Elle reste et continue de fixer la porte.
Comme un automate.
"Je te ferais tournoyer sous les lumières et tu riras de ton rire cristallin"
23 h30.
Personne ne vient, tout le monde part. Elle attend et la dernière étincelle s'éteint, comme une étoile qui meurt, créant un trou noir derrière elle, aspirant tout ce qui peut faire du bien ou tout ce qui peut faire du mal. Une anesthésie complète, une anesthésie qui fait mal mais qui ne se sens pas, comme si le corps avait trop souffert et ne pouvait plus encaisser la douleur.
Abandonnant sa place près de la fenêtre, laissant quelques pièces sur la table, elle se lève lentement et regarde, comme toujours, la piste de danse une dernière fois.
"Quand je reviendrais de la guerre je te le promet."
Elle a mal, elle saigne, une blessure qui ne se voit pas, une blessure interne, une blessure des plus dangereuses car elle se trouve à l'intérieur.
Elle sait qu'elle pourrait renoncer. Elle sait qu'elle pourrait oublier. Mais savoir est-il suffisant ? Il y a toujours se "Et si..." qui la tourmente et l'emprisonne. Elle ne veut pas oublier. L'oublier serait le laisser partir une deuxième fois, le laisser mourir. Continuer serait le trahir. Refaire sa vie le tromper.
Pourtant, il lui suffirait juste de ne plus franchir cette porte tous les soirs, ne plus boire ce café, ne plus porter ce manteau, ce chapeau, ne plus se maquiller, ne plus l'attendre, ne plus continuer d'espérer alors qu'il n'y a plus d'espoir.
Pourquoi continuer de vivre quand la lumière s'est éteinte, comme une bougie sur laquelle on souffle avant de s'endormir ?
" Nous seront réunis et je pourrais de nouveau t'embrasser"
Elle sort, comme chaque soir, à la même heure du bar Les rues ne sont pas sûr, on le lui a répété, mais à quoi bon suivre les ordres ? Elle est déjà morte.
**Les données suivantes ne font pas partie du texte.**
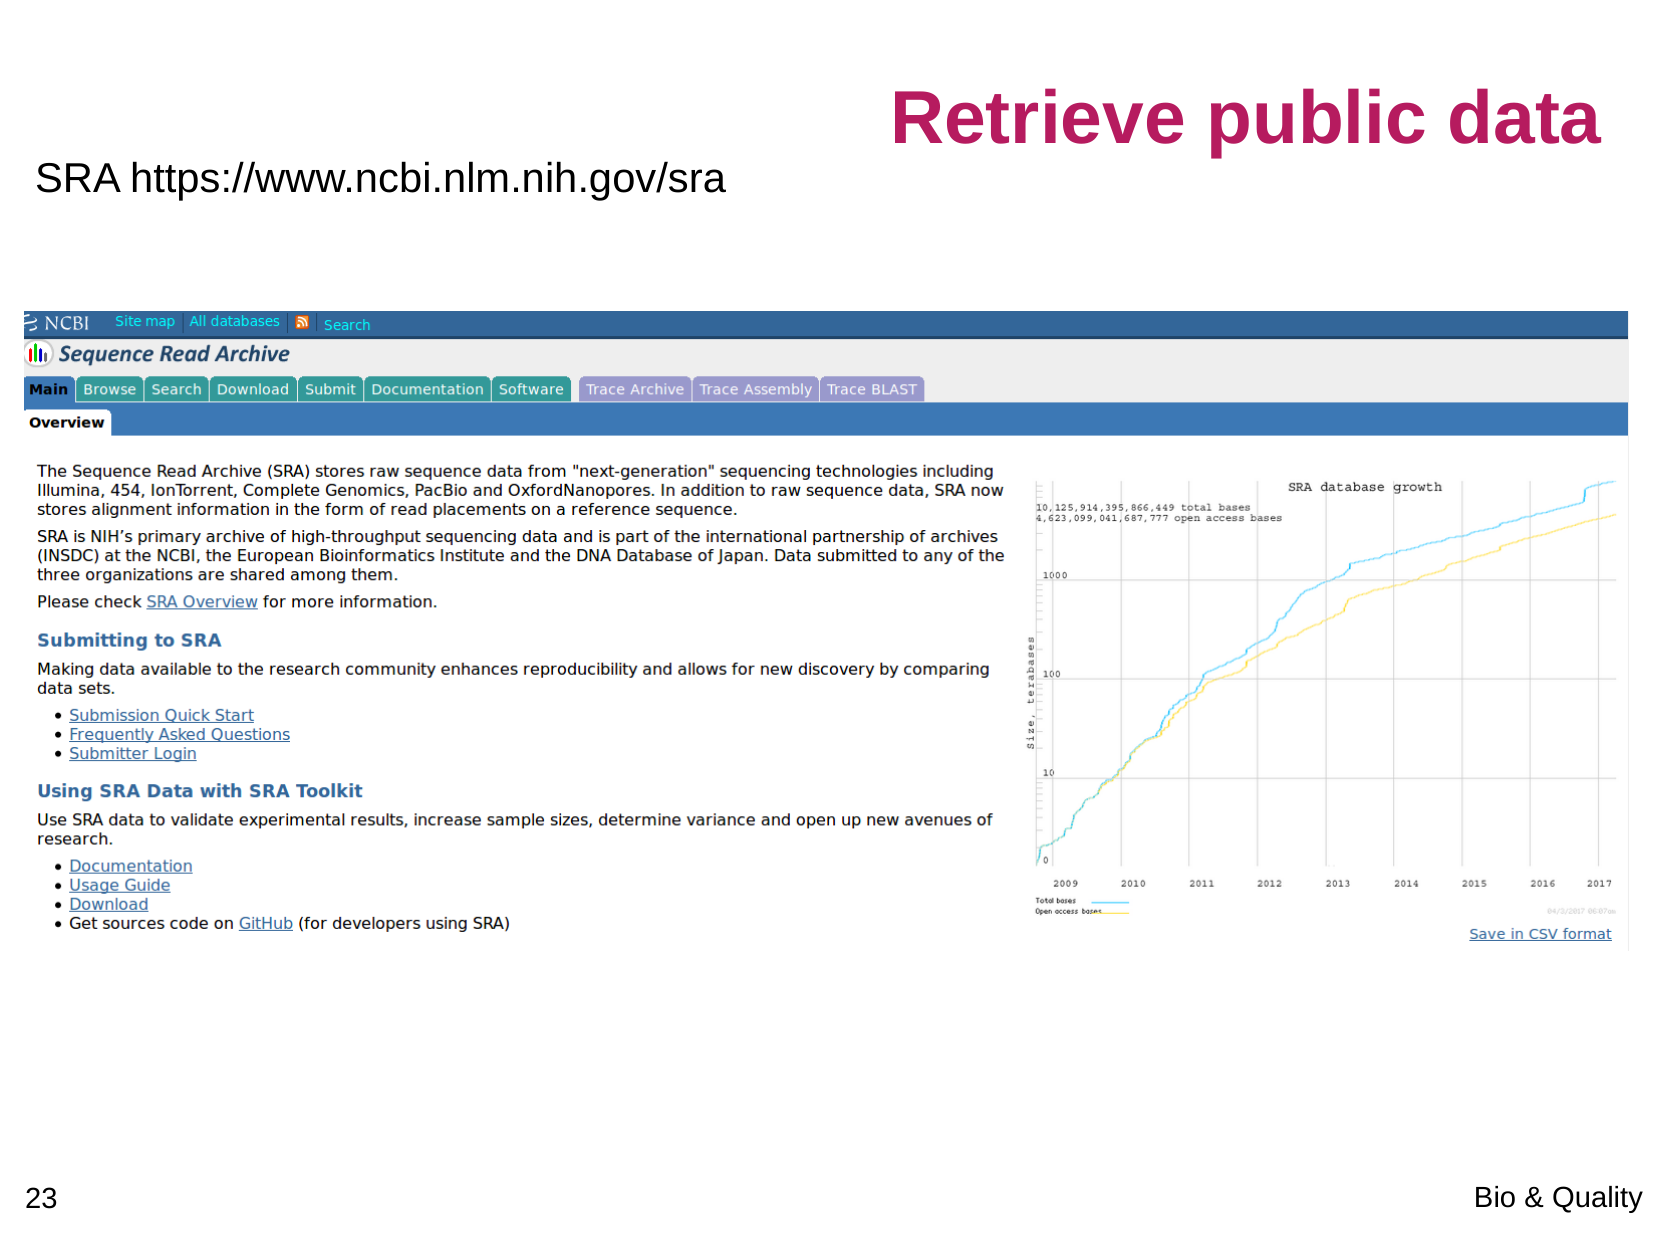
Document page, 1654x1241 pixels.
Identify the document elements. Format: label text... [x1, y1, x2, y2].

text_box Retrieve public data [117, 49, 1603, 178]
text_box SRA https://www.ncbi.nlm.nih.gov/sra [35, 154, 827, 201]
picture [24, 311, 1629, 951]
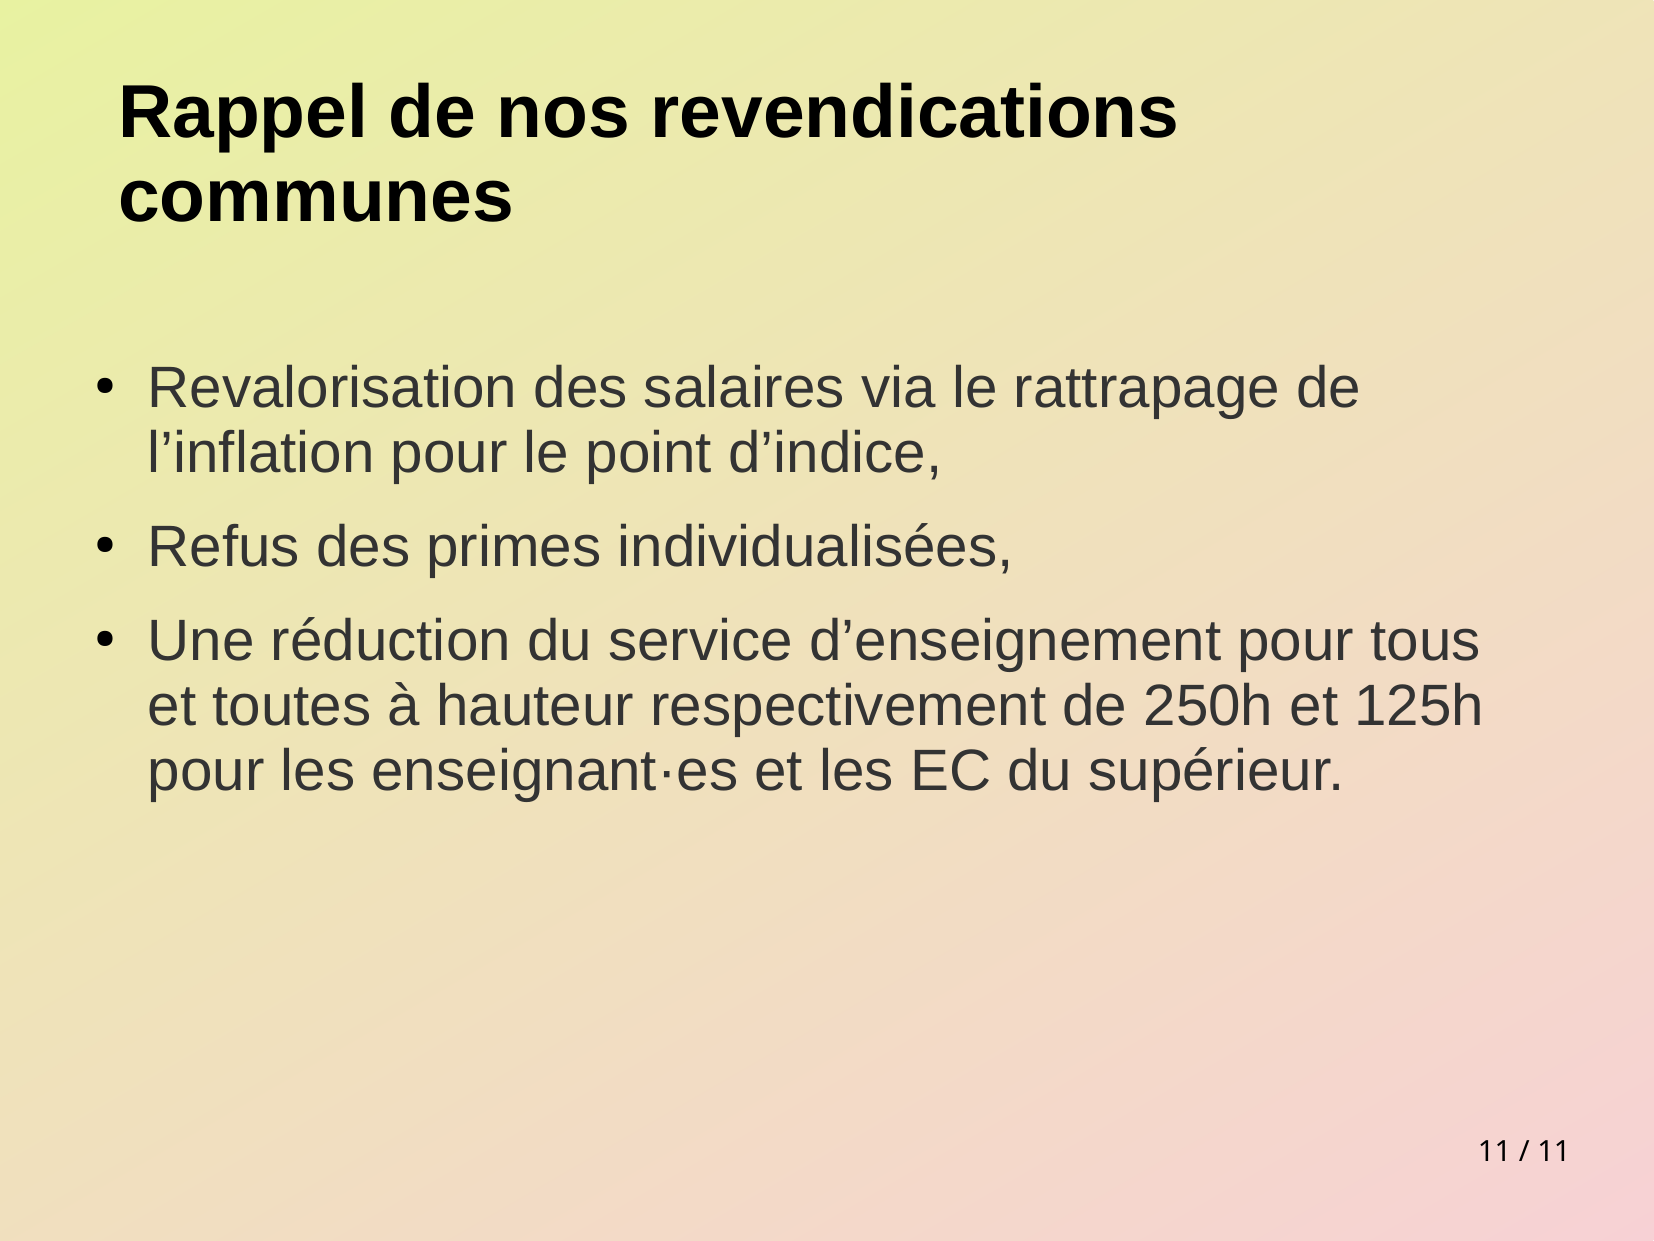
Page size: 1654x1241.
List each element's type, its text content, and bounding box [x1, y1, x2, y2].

Les cloches sonnent: minuit. Le son résonne comme une sentence irrévocable, tout ce qui lui permettait d'espérer disparaît comme le carrosse de Cendrillon se transforme en citrouille, creuse à l'intérieur, à minuit. Voilà comment elle est: creuse, dépourvu d'émotion. Un automate qui avance seul, une coquille vide. Les larmes ne coulent plus. A quoi bon pleurer ?
La nuit est calme, à l'intérieur d'elle une tempête se déchaîne. Le vent marin est salé par la mer, elle n'a plus le goût à rien.
"Je ne veux pas du chemin des dames"
Parti à la guerre, pour une bataille inconnue, pour défendre un bout de terre qui ne nous appartient pas.
Dans sa poche, une feuille de papier est froissée. Elle n'a pas pu la jeter mais elle ne veut pas la garder.
Cette feuille qui annonce officiellement la mort d'un soldat est froissée, en boule, comme se trouve son cœur, comme se trouve sa vie.
Pourquoi s'attacher à quelqu'un si c'est pour ensuite souffre?
"Ce n'est pas un adieu, juste un en revoir."
La lune éclaire le ciel, mauvaise lune, qui reflète sa douleur. Une ombre se dresse sur son chemin.
Aujourd'hui elle ne rentrera pas comme tous les soirs chez elle.
Aujourd'hui elle ne se laissera pas tomber sur son lit vide.
Aujourd'hui ni demain d'ailleurs.
Elle ne reviendra pas. Ni chez elle, ni au café.
"On se reverra bientôt"
Les heures ont défilé, le soleil c'est levé et à la lumière du jour, un attroupement se forme dans la ruelle en face du café.
Sous le soleil, un corps vient d'être retrouvé, un couteau planté au niveau du cœur.